I once had it, this idea, but I’ve lost it and can’t find my way back to it. Writing the above both feels bad and also forms the battlefield on which I might combat my misogyny. Because two things misogyny has a very hard time accepting are (a) women are subjects and (b) the task of objects isn’t to affirm your subjecthood. Adulthood means finding affirmation of your own subjecthood within.
Misogyny fails to see that women have their own sexual desires, and their own means of going after them, which because of biology bring a different set of priorities than men’s means do. This, finally, may be true of both str8 and gay misogyny—both see that difference in priorities and investments as a difference in power and ability, and it roots that power differential in biology instead of where all power comes from: those in power.
So let me try a rewrite of the above New Yorker passage, to see if it helps bring this very long and ultimately fruitless post to a close:
Men have blinded themselves from seeing certain things about women—agency, equality, subjecthood, interiority, and, of course, autonomous sexual desire.
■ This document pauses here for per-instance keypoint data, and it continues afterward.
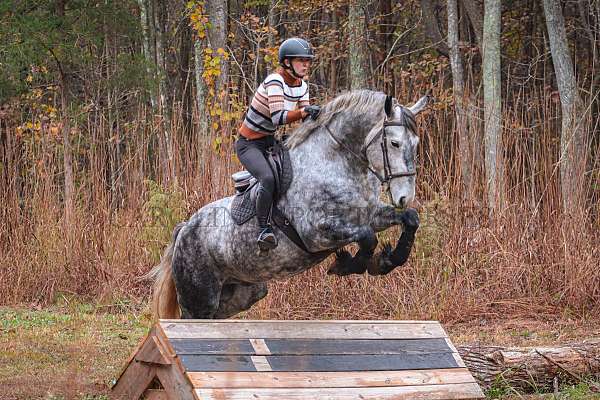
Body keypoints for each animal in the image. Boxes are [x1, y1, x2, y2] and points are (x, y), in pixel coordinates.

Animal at [150, 90, 432, 318]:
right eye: (394, 143)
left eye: (416, 144)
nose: (405, 196)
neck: (337, 163)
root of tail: (185, 229)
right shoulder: (315, 233)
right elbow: (367, 238)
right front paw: (349, 264)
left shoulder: (370, 215)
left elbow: (410, 219)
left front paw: (388, 260)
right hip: (199, 299)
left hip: (242, 293)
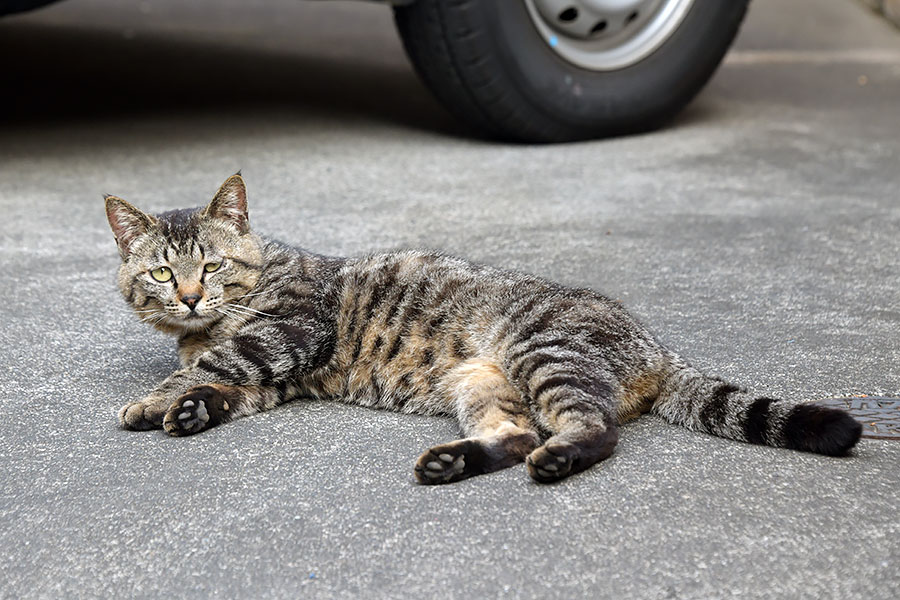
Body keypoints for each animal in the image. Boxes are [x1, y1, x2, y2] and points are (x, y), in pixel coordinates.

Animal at [107, 173, 864, 482]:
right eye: (162, 274)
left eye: (210, 265)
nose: (192, 299)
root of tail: (655, 345)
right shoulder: (277, 375)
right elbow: (224, 384)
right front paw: (190, 408)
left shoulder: (290, 329)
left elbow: (218, 364)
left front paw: (156, 401)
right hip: (484, 386)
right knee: (518, 433)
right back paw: (452, 462)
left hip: (546, 354)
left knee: (594, 431)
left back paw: (557, 461)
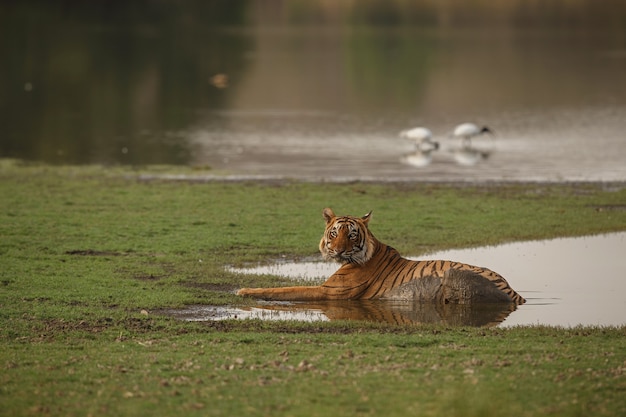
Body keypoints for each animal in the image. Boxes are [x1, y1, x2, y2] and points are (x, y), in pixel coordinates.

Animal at [236, 206, 524, 304]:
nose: (337, 250)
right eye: (334, 233)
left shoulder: (329, 292)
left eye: (351, 235)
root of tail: (512, 290)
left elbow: (285, 289)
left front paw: (243, 291)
Misogyny is the mind-set that calls that blindness “wisdom”; it’s the collective delusion that sustains the patriarchy.
You criticize his use of “bitch” for women simply being women expressing their sexuality… Yet, in the same sentence, call him a “fag” for simply being a gay man expressing his sexuality???
Yes. Also: ‘bitch’ has 5 letters, and he used 4 asterisks. Also: I am a gay man expressing his sexuality. Alphafags are a different category.
I assumed he misspelled bitch, lol. Well, if it is “fuck.” What is sexist about that? It seems you assume he’s disgusted by every woman in existence because he says he’s only sexually attracted to men.
A poor example is all I’m saying…
I agree misogyny is a problem, but you drag the statement thin. He never explicitly says women are lesser; he’s essentially telling unwanted dm’ers to “fuck off.”
Crude, if anything.
You are entitled to your use of language, but why argue for censorship if you are equally guilty? Your example was not an example of unprompted misogyny. I imagine he uses curse words to deter women who see him as a potential suitor.
(Not necessarily good when considering other’s emotions, but reasonable when you are only attracted to men.)
A better argument would be to the exclusion of women, regardless of sexuality, from gay spaces. Yet, the expectation that women’s spaces be available to gay men.
You misinterpret a disregard for women as this odd call to competition. Most gay men would rather not be bothered by women at all; that is the true misogyny. (Especially when the female form is imitated through drag and worshiped in our pop music culture.)
Somewhat comparable to those who consume black media and appropriate black mannerisms, but could care less to advocate for black issues. It’s this pick-and-choosey mess that divides us.
That’s my piece; awaiting your response. I appreciate your promptness and look forward to reading more of your articles.